Followers are one way to have a hot standby ready for manual failover of your database.  Manual failover can be achieved simply by unfollowing your follower, and promoting it as your master:

$ heroku pg:unfollow <FOLLOWER_DB_URL>
$ heroku pg:promote <FOLLOWER_DB_URL>

Substituting <MASTER_DB_URL> and < FOLLOWER_DB_URL > with the names of your master and follower respectively.

HA Replication

High availability replication is available on all Premium and Enterprise plans, and is generally transparent to the application owner.  As it requires no owner input, other than purchasing the right plan, if this is something that is important to you, then make sure to purchase a premium plan and read about it here: [6]

N+1 Queries

The N+1 problem comes from using naive ORM constructs to get at data within an association.  Using the example from Rails Guide on Active Record Querying [7]:

clients = Client.limit(10)
clients.each do |client| 
  puts client.address.postcode 

The above code executes 1 (to find 10 clients) + 10 (one per each client to load the address) = 11 queries in total. If we eagerly load the association using the includes() method, we can change the code to run only 2 queries instead of the original 11:

clients = Client.includes(:address).limit(10)
  clients.each do |client|
  puts client.address.postcode

This results in only 2 queries being run:

SELECT * FROM clients LIMIT 10
 SELECT addresses.* FROM addresses
 WHERE (addresses.client_id IN (1,2,3,4,5,6,7,8,9,10))

Database Conclusion

The majority of apps are constrained by their slowest component, their database.  Clearly tuning your database size, indexing the right columns, and optimizing your queries will have significant impact on the scalability and performance of your entire system.  This is the first place where a significant amount of effort should be invested.

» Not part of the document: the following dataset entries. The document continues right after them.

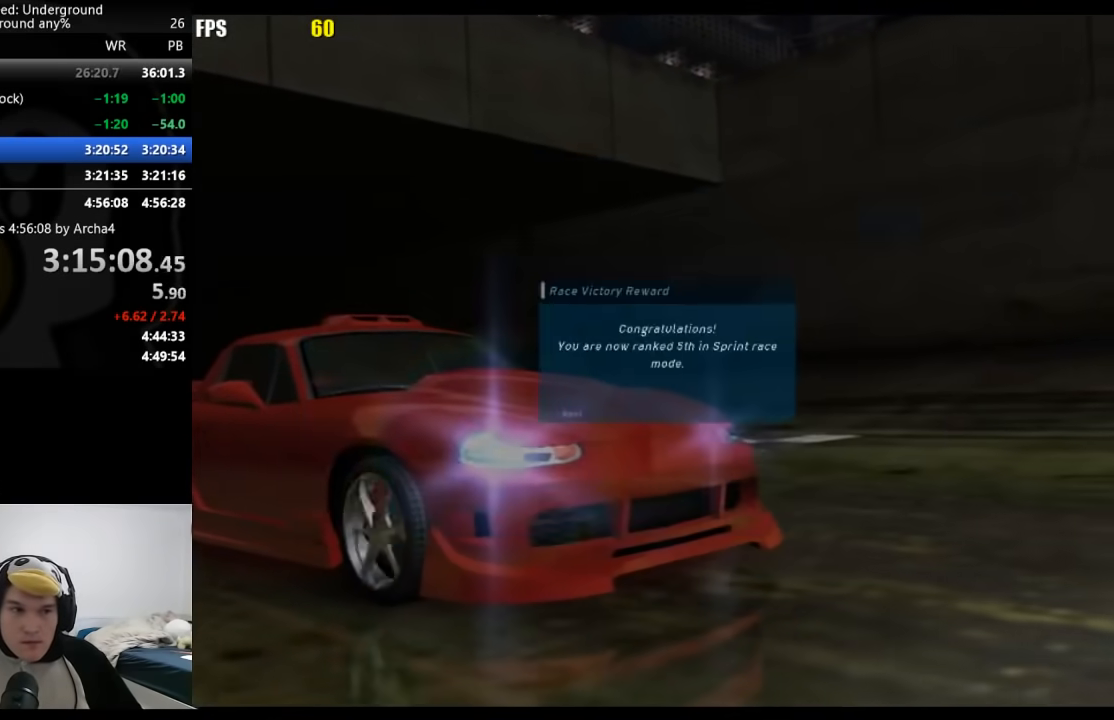
{"buttons": ["DPAD_UP"], "left_stick": "center", "right_stick": "center", "events": [[150, "A", "down"], [250, "A", "up"], [400, "DPAD_UP", "down"]]}
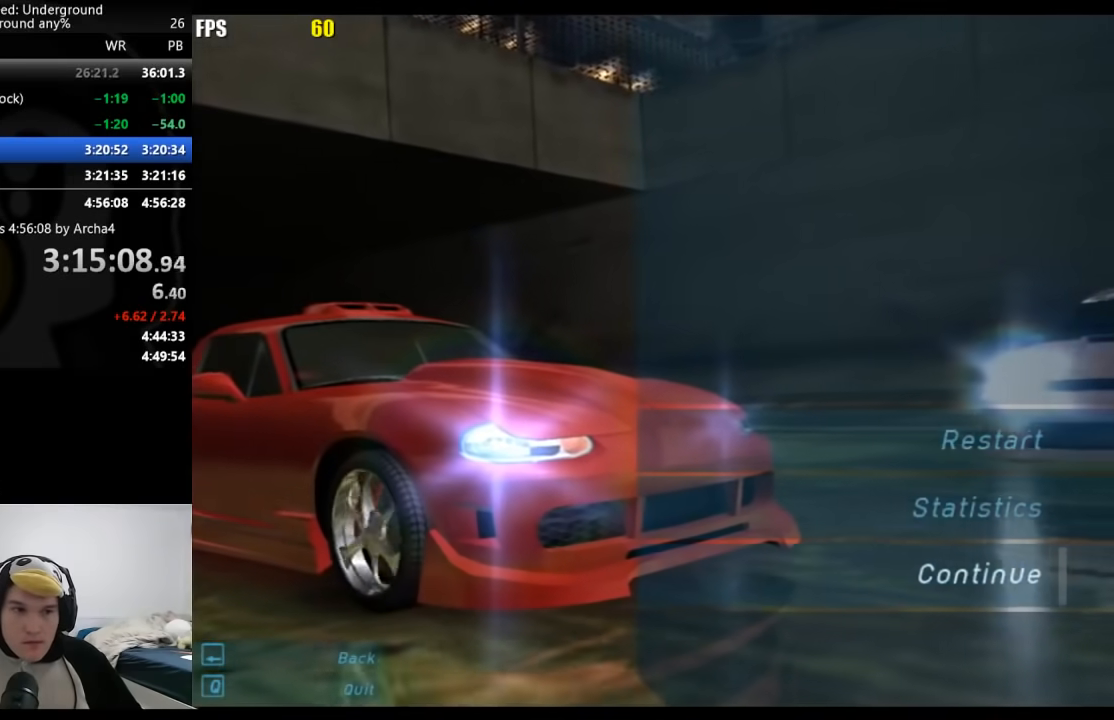
{"buttons": [], "left_stick": "center", "right_stick": "center", "events": [[50, "DPAD_UP", "up"], [100, "A", "down"], [167, "A", "up"], [167, "DPAD_LEFT", "down"], [183, "DPAD_UP", "down"], [200, "A", "down"], [233, "DPAD_UP", "up"], [267, "A", "up"], [267, "DPAD_LEFT", "up"]]}
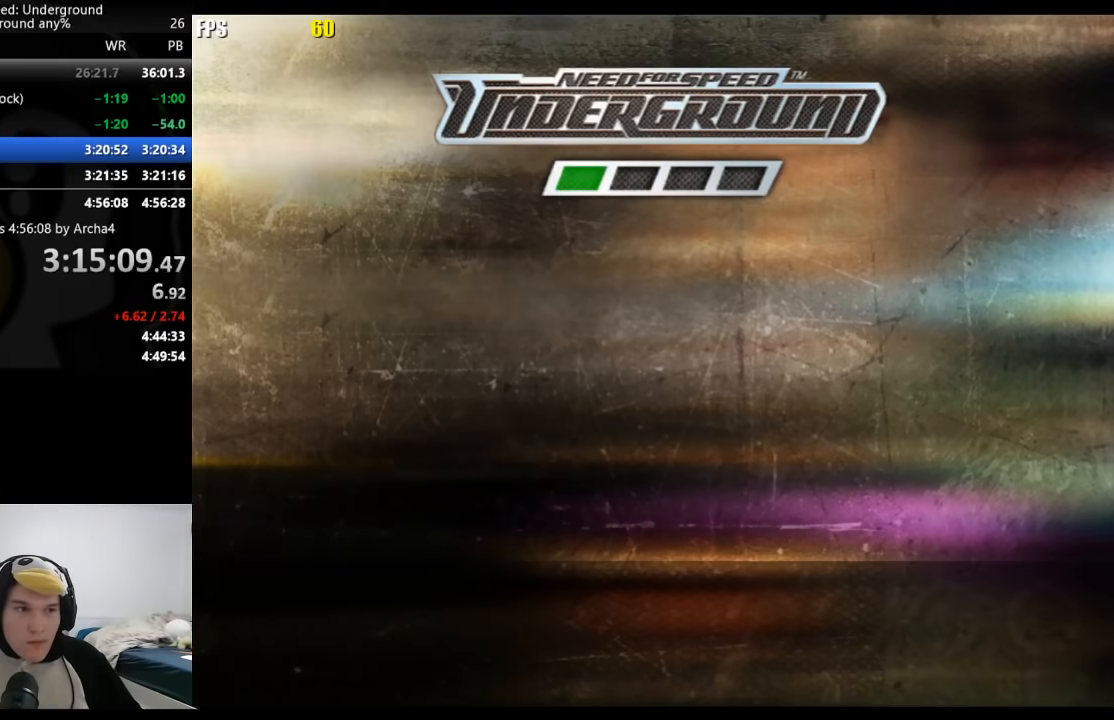
{"buttons": ["A"], "left_stick": "center", "right_stick": "center", "events": [[50, "A", "down"], [150, "A", "up"], [217, "A", "down"], [233, "A", "up"], [267, "A", "down"], [317, "A", "up"], [367, "A", "down"], [400, "A", "up"], [467, "A", "down"]]}
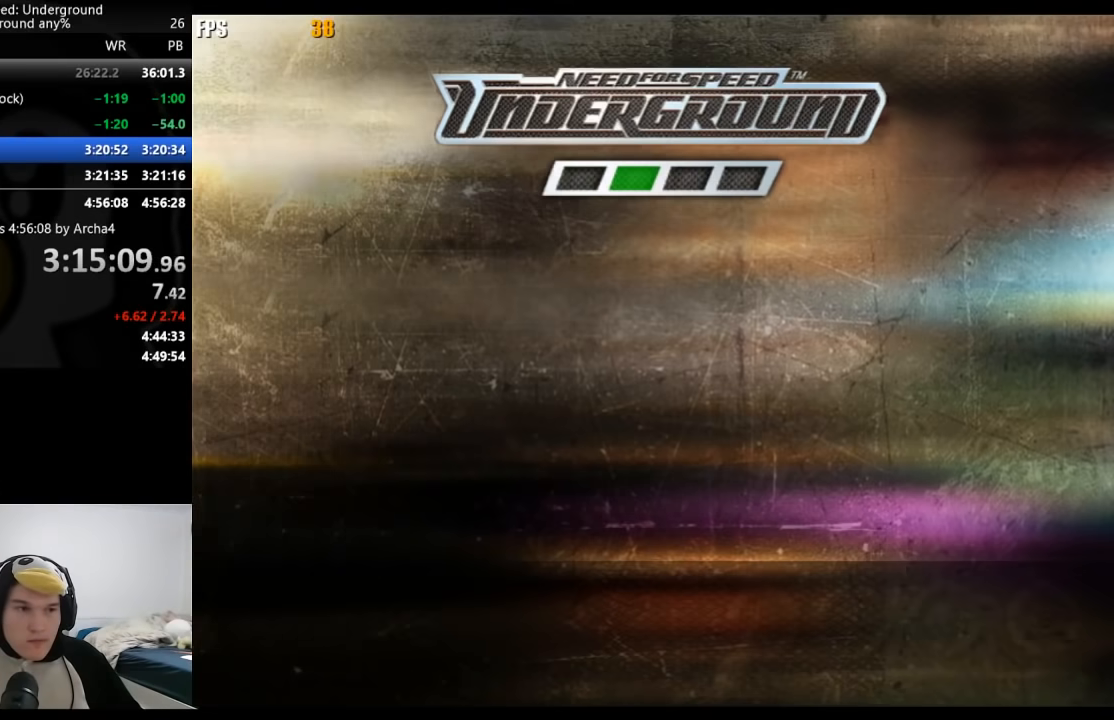
{"buttons": [], "left_stick": "center", "right_stick": "center", "events": [[17, "A", "up"], [67, "A", "down"], [100, "A", "up"], [133, "A", "down"], [183, "A", "up"], [233, "A", "down"], [283, "A", "up"], [333, "A", "down"], [367, "A", "up"], [433, "A", "down"], [467, "A", "up"]]}
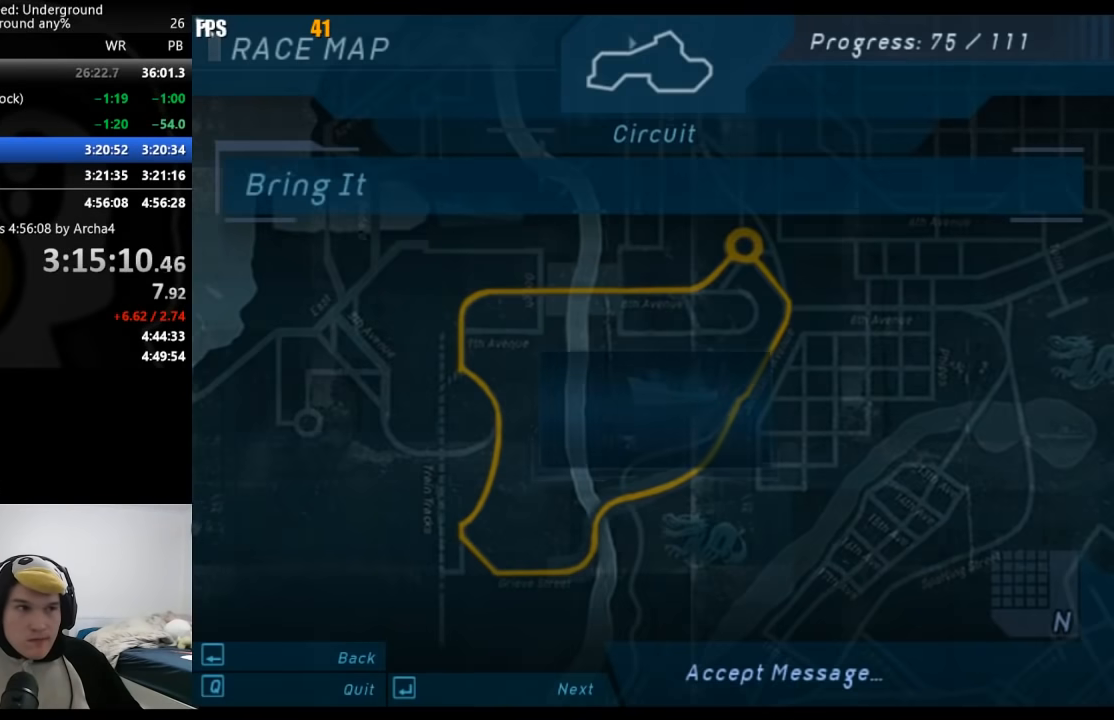
{"buttons": [], "left_stick": "center", "right_stick": "center", "events": [[33, "A", "down"], [67, "A", "up"], [117, "A", "down"], [133, "A", "up"], [200, "A", "down"], [233, "A", "up"], [300, "A", "down"], [333, "A", "up"], [383, "A", "down"], [433, "A", "up"]]}
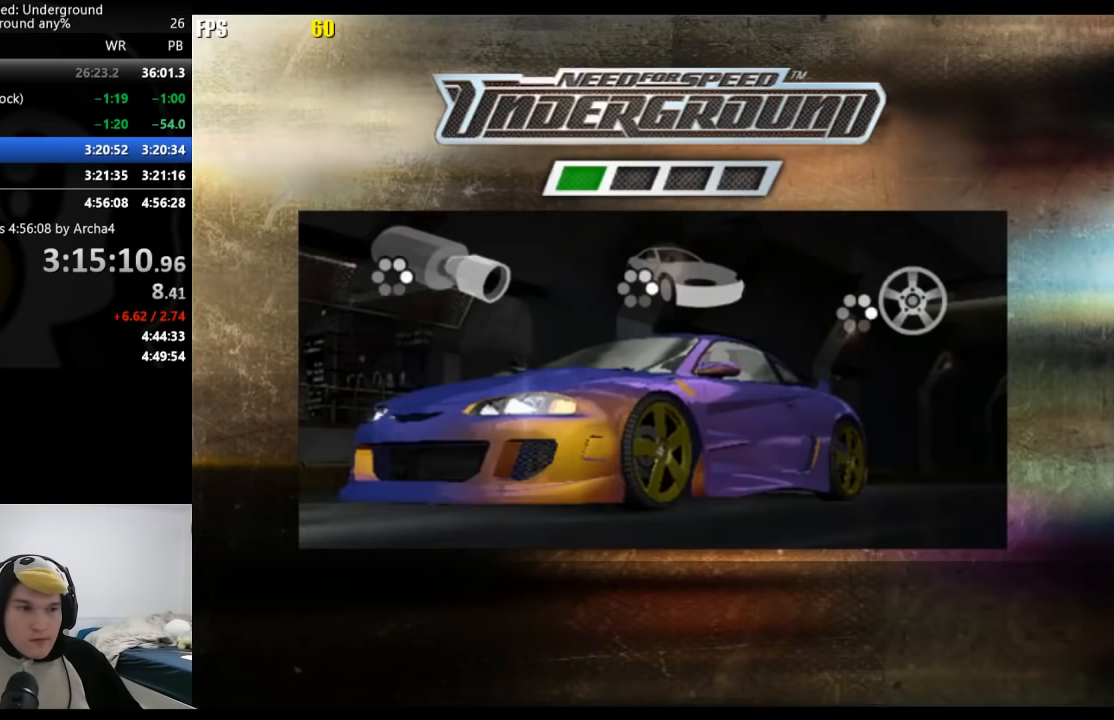
{"buttons": [], "left_stick": "center", "right_stick": "center", "events": []}
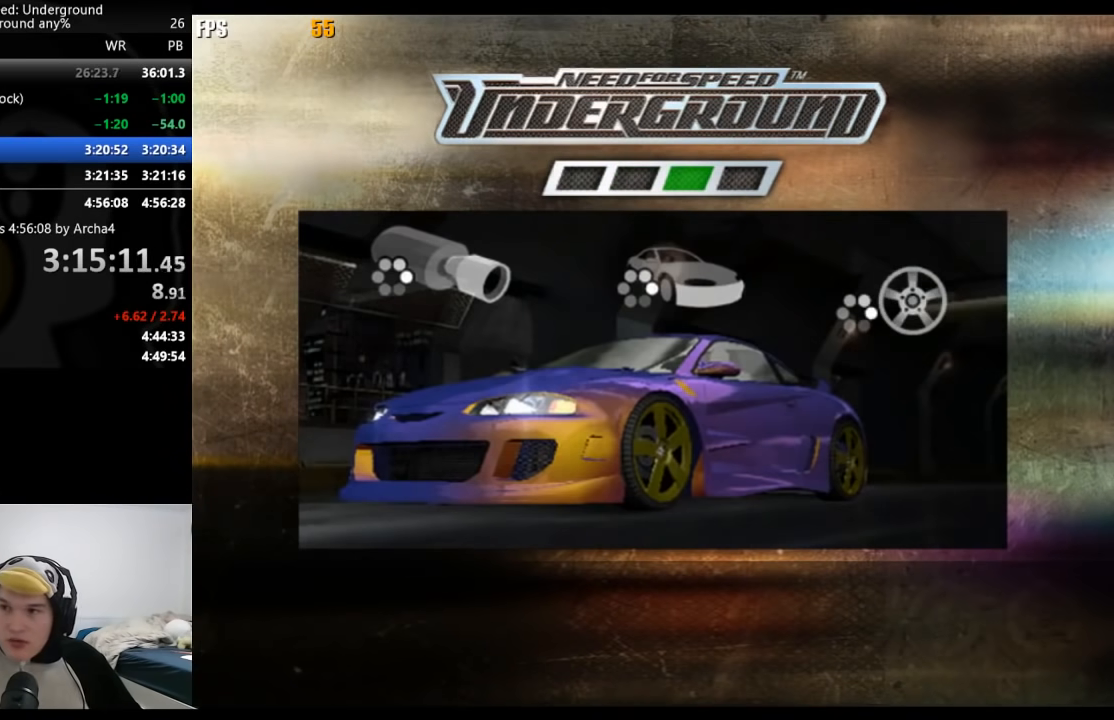
{"buttons": [], "left_stick": "center", "right_stick": "center", "events": [[33, "A", "down"], [67, "A", "up"], [167, "A", "down"], [267, "A", "up"], [283, "A", "down"], [350, "A", "up"], [433, "A", "down"], [500, "A", "up"]]}
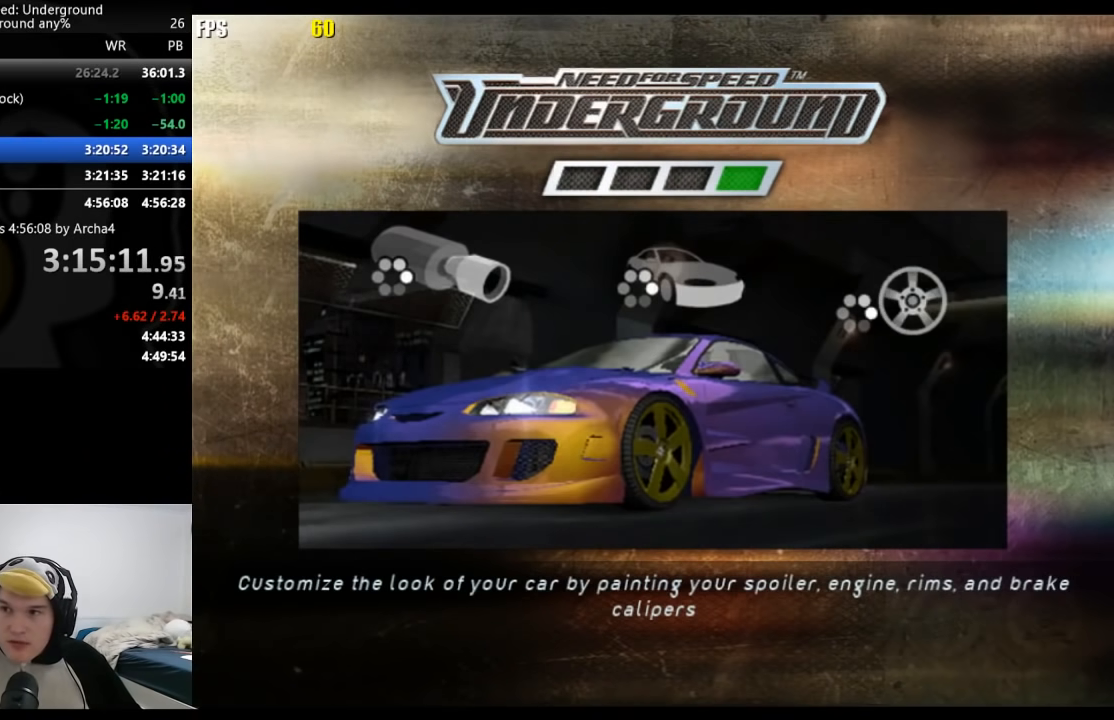
{"buttons": ["A"], "left_stick": "center", "right_stick": "center", "events": [[100, "A", "down"], [150, "A", "up"], [250, "A", "down"], [367, "A", "up"], [467, "A", "down"]]}
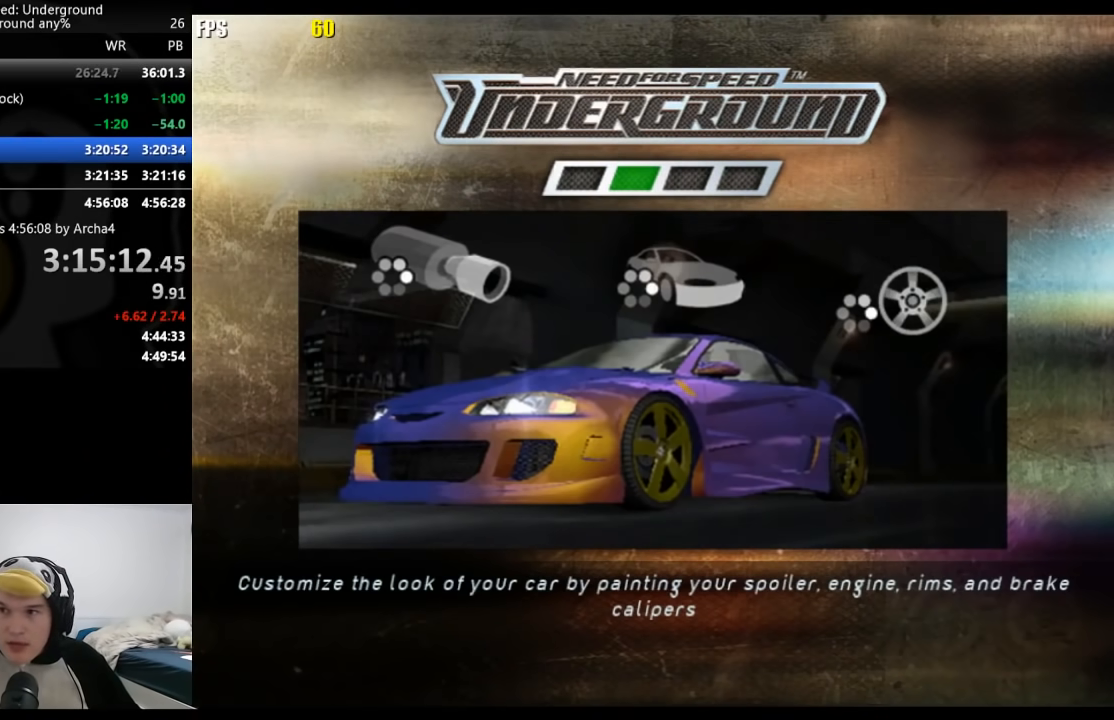
{"buttons": ["A"], "left_stick": "center", "right_stick": "center", "events": [[17, "A", "up"], [150, "A", "down"], [183, "A", "up"], [317, "A", "down"], [383, "A", "up"], [500, "A", "down"]]}
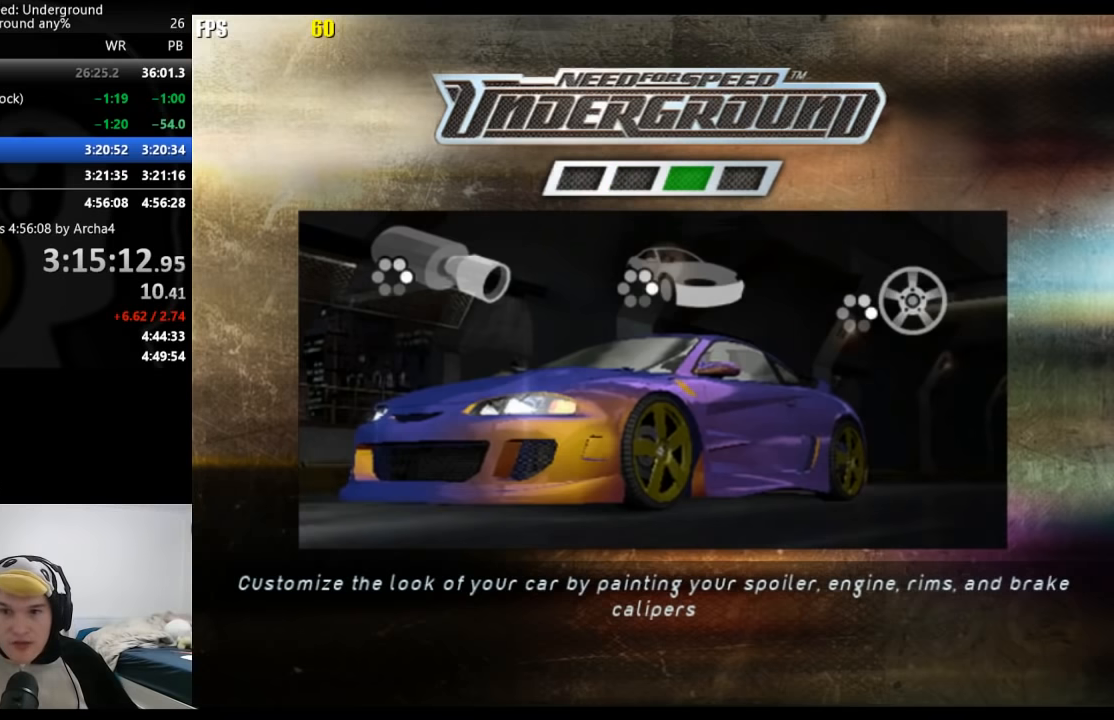
{"buttons": ["A"], "left_stick": "center", "right_stick": "center", "events": [[67, "A", "up"], [167, "A", "down"], [233, "A", "up"], [317, "A", "down"], [400, "A", "up"], [500, "A", "down"]]}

Pulling The Levers: Static Assets

Impact: High

Heroku Static Asset Serving

One can enable the serving of static assets from a Rails app in Heroku by using the rails_12factor gem.

gem 'rails_12factor', group: :production

This isn’t enough. While in other environments, a reverse proxy such as nginx can and should be used to intercept and serve static content rather than sending those requests to the app layer, the Heroku routing mechanism precludes the need for nginx, and thus removes the ability for static content to be served in this way. [8] When you use Heroku, all asset requests get sent to the app layer to be served by your dynos. The idea is to use the right tool for the job, and this is not it.

The previous Jmeter test of 100 concurrent threads looped 10 times with a 5 second ramp up, and limit of 4 concurrent embedded asset requests shows that our throughput is quite low 47.9 pages/sec:

$ java -jar ApacheJMeter.jar -n -t Rails\ Bench\ Plan.jmx
 Results = 1000 in  20.9s = 47.9/s Avg: 1556 Min: 372 Max: 2924

Static Assets Served From CDN

The best place to serve your static assets from is a CDN.  Using a Content Delivery Network optimizes the delivery of static assets on your site. This allows us to offload all requests for these static assets off of your web dynos, which in turn will free those dynos to handle more requests for dynamic content. [9]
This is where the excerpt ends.